— start ENTRIES PROVIDED —

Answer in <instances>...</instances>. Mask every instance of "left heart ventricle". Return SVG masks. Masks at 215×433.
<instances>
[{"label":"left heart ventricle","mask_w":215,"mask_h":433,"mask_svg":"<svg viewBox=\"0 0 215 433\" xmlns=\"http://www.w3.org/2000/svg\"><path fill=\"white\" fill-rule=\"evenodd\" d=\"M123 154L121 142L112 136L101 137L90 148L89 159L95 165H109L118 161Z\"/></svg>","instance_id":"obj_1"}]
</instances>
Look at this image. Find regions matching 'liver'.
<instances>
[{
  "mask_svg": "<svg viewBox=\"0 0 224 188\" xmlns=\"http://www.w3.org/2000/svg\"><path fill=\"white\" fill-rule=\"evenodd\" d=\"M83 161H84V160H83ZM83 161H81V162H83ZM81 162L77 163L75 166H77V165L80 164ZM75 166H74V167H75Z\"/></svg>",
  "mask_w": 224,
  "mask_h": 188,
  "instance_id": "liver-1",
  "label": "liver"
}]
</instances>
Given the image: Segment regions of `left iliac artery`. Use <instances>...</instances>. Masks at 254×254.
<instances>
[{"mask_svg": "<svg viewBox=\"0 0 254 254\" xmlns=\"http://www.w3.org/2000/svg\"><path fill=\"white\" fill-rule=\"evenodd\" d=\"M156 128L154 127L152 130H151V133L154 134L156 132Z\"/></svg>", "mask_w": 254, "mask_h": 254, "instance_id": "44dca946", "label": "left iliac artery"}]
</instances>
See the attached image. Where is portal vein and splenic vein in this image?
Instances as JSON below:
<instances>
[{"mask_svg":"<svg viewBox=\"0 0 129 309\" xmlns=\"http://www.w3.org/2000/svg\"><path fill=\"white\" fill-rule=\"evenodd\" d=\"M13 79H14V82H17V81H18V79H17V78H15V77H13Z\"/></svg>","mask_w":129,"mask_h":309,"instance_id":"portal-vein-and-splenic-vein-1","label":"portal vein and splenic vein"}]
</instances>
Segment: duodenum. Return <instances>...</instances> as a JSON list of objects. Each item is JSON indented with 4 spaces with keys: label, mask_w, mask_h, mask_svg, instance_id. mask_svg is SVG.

— end ENTRIES PROVIDED —

* **STATED GOAL**: Count the lines above that contain the string "splenic". Reply with the number only.

* **RESULT FOR THIS EXERCISE**: 2